Author Topic: subjob processes are stuck on "complete"  (Read 2334 times)

choitown

  • Newbie
  • *
  • Posts: 1
subjob processes are stuck on "complete"
« on: May 12, 2011, 10:15:25 PM »
we have a 10 worker 80 core farm running here, and there's a strange problem where we never get the full number of subjob processes  requested.

if i submit a job and request 20 subjob processes, I usually get only about 6 or 7. the processes column in the job layout tab will show "6/20" There are plenty of idle cores available, but if i look in the subjob processes tab, the subjobs listed are mostly stuck on "complete" and they do not move on to "running" status. needless to say this makes the render farm very useless if i can only utilize a fraction of the available cores.

anyone have any clue on why this is?

[attachment deleted by admin]

ptanna

  • Jr.

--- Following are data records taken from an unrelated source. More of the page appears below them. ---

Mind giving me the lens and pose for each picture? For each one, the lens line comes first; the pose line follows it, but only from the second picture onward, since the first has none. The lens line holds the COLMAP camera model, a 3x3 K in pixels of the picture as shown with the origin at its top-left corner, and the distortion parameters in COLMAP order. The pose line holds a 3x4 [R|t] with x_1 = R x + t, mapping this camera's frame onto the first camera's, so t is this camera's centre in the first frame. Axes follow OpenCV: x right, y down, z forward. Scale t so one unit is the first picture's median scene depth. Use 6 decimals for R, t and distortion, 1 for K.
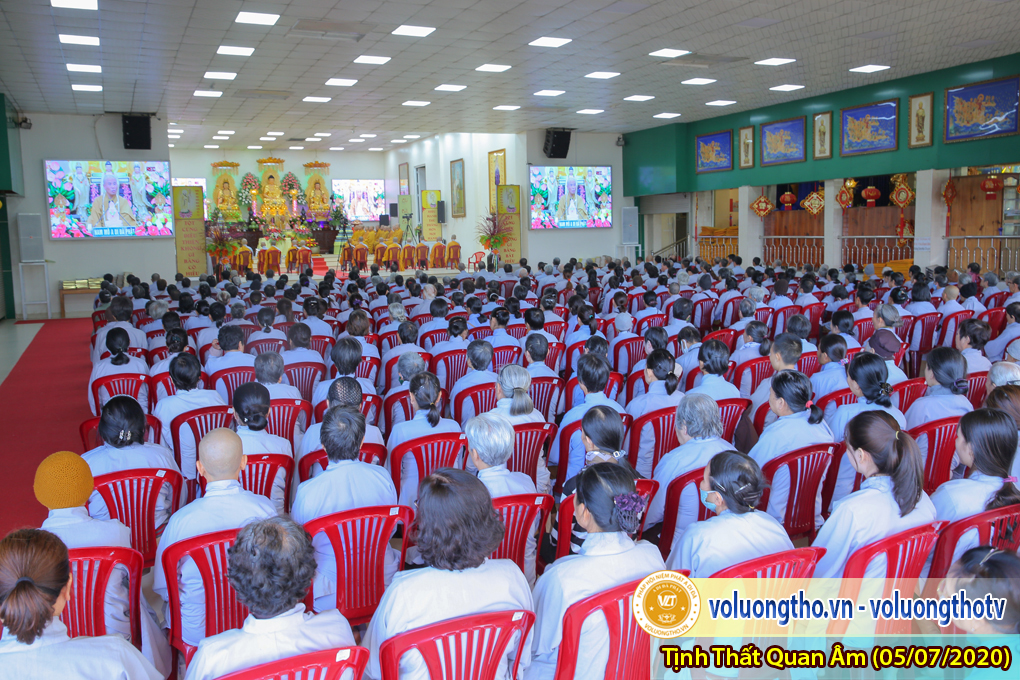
lens RADIAL K [[887.5, 0, 510.0], [0, 887.5, 340.0], [0, 0, 1]] dist [-0.037529, 0.027187]
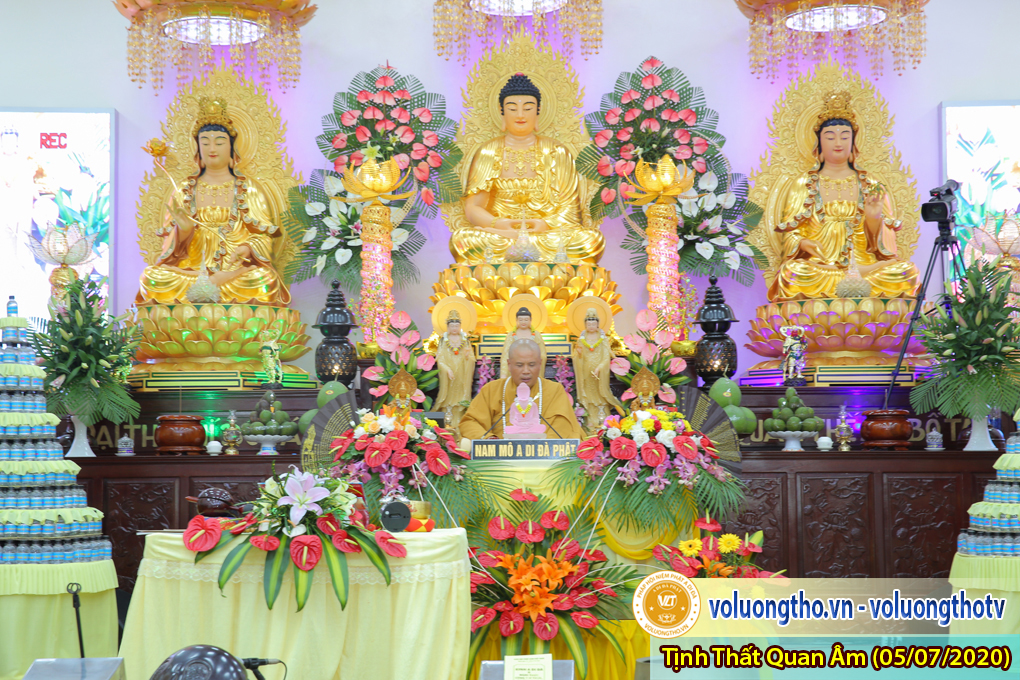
lens RADIAL K [[1887.0, 0, 510.0], [0, 1887.0, 340.0], [0, 0, 1]] dist [0.186354, 0.261551]
pose [[0.911667, -0.018571, -0.410510, -0.208762], [-0.056113, 0.983995, -0.169132, -0.131033], [0.407080, 0.177227, 0.896034, 1.055683]]
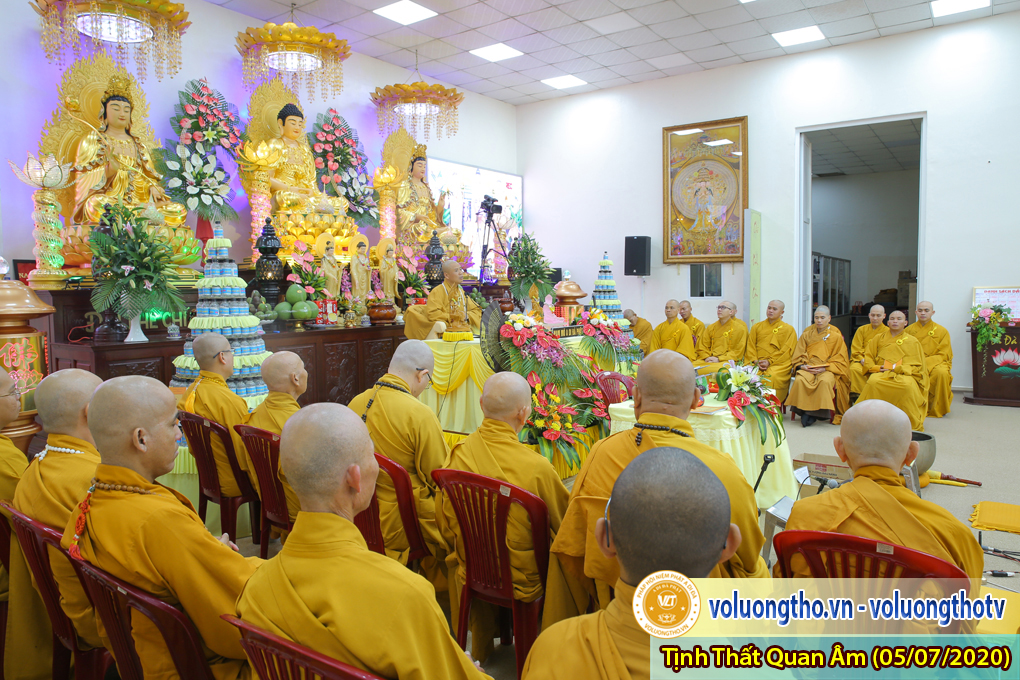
lens RADIAL K [[692.3, 0, 510.0], [0, 692.3, 340.0], [0, 0, 1]] dist [-0.113148, 0.086241]
pose [[0.861046, -0.029096, 0.507694, -0.460699], [0.053248, 0.998032, -0.033111, -0.157921], [-0.505732, 0.055544, 0.860901, 1.167746]]
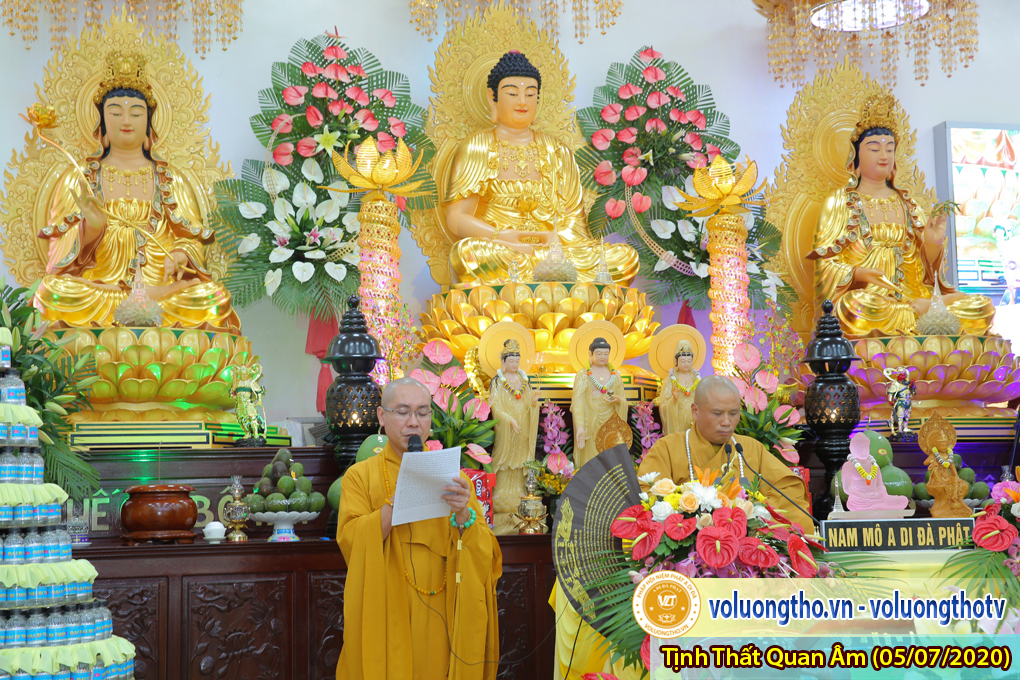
lens RADIAL K [[1647.2, 0, 510.0], [0, 1647.2, 340.0], [0, 0, 1]] dist [0.149011, 0.052635]
pose [[0.992500, -0.019759, -0.120638, -0.356107], [-0.007423, 0.975289, -0.220808, -0.146963], [0.122020, 0.220047, 0.967828, 1.157872]]
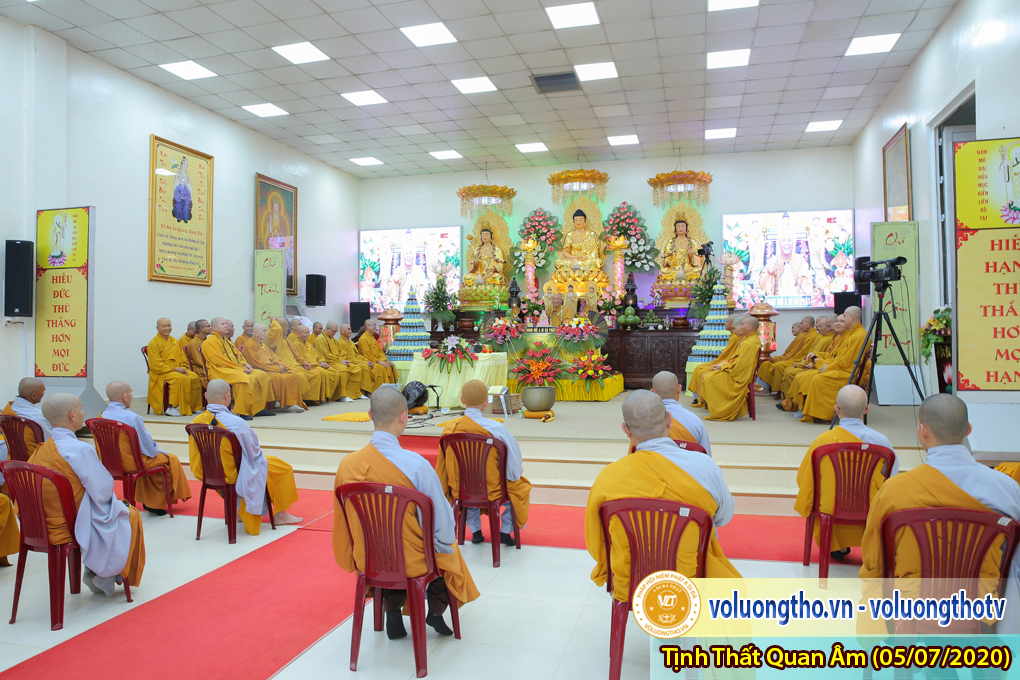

Member
  • **
  • Posts: 7
Re: subjob processes are stuck on "complete"
« Reply #1 on: May 17, 2011, 07:11:44 PM »
are you setting your "Reservations" to equal "host.processors=1+"?  You can click on the browse next to that setting and check the box "All".  This tells your job to use all available cores I believe.

jburk

  • Administrator
  • *****
  • Posts: 493
Re: subjob processes are stuck on "complete"
« Reply #2 on: May 17, 2011, 11:03:05 PM »
I would check the logs for the prematurely complete subjobs.  Something is occurring during the startup phase of those subjobs to cause them to complete; I'm guessing that they actually have gone into a failed state.